RECORD SET —
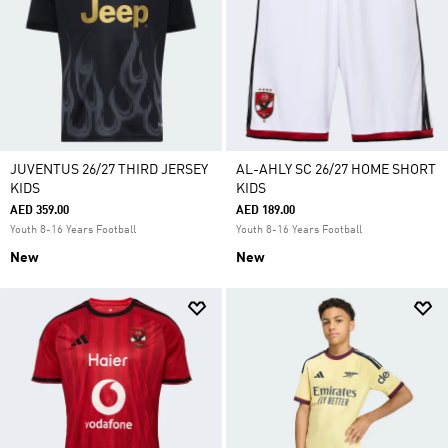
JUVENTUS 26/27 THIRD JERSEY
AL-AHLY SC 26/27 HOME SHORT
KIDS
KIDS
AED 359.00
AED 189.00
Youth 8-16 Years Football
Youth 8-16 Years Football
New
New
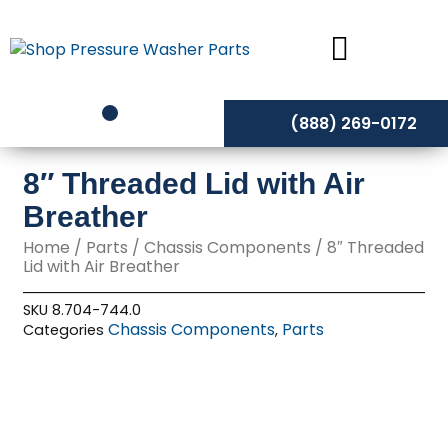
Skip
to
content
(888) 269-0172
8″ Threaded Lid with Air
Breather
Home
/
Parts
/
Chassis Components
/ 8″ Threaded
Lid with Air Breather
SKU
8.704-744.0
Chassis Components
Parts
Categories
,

--

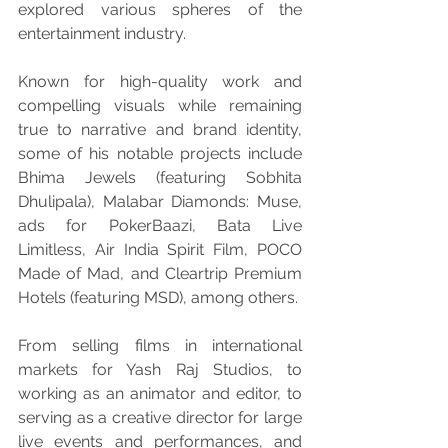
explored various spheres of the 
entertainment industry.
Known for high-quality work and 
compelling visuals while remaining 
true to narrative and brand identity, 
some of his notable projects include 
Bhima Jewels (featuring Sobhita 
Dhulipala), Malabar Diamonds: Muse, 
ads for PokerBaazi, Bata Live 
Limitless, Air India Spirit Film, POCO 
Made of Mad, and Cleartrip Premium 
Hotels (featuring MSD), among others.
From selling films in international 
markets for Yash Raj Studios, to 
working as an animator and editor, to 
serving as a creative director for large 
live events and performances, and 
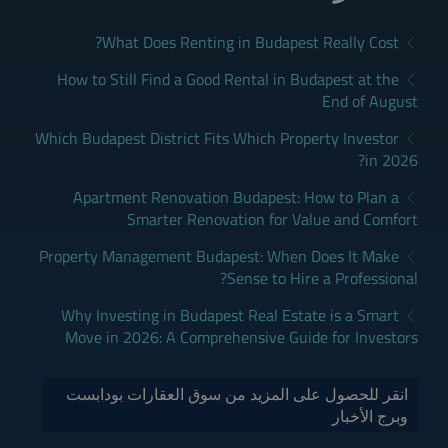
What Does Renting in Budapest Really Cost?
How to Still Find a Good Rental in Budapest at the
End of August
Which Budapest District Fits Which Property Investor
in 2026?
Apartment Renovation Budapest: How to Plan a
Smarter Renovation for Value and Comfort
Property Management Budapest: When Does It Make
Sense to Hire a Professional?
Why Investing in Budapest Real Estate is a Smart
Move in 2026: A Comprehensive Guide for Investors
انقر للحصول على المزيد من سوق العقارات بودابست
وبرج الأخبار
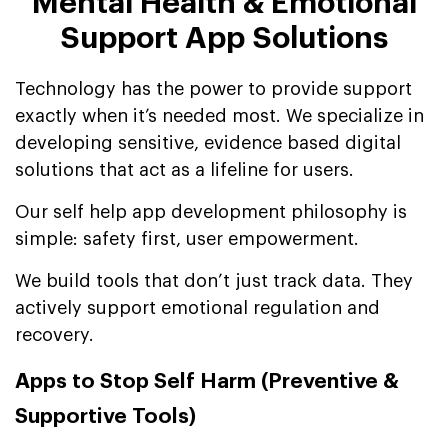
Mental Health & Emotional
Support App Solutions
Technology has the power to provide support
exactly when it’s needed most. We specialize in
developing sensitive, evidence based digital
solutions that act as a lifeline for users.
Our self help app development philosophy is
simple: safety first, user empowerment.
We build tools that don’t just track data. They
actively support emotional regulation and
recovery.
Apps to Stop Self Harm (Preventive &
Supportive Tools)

TASK REQUIREMENTS —
Scan the entries above for the word "Property" and collect each line holding it.

WRITTEN RESPONSE —
Which Budapest District Fits Which Property Investor
Property Management Budapest: When Does It Make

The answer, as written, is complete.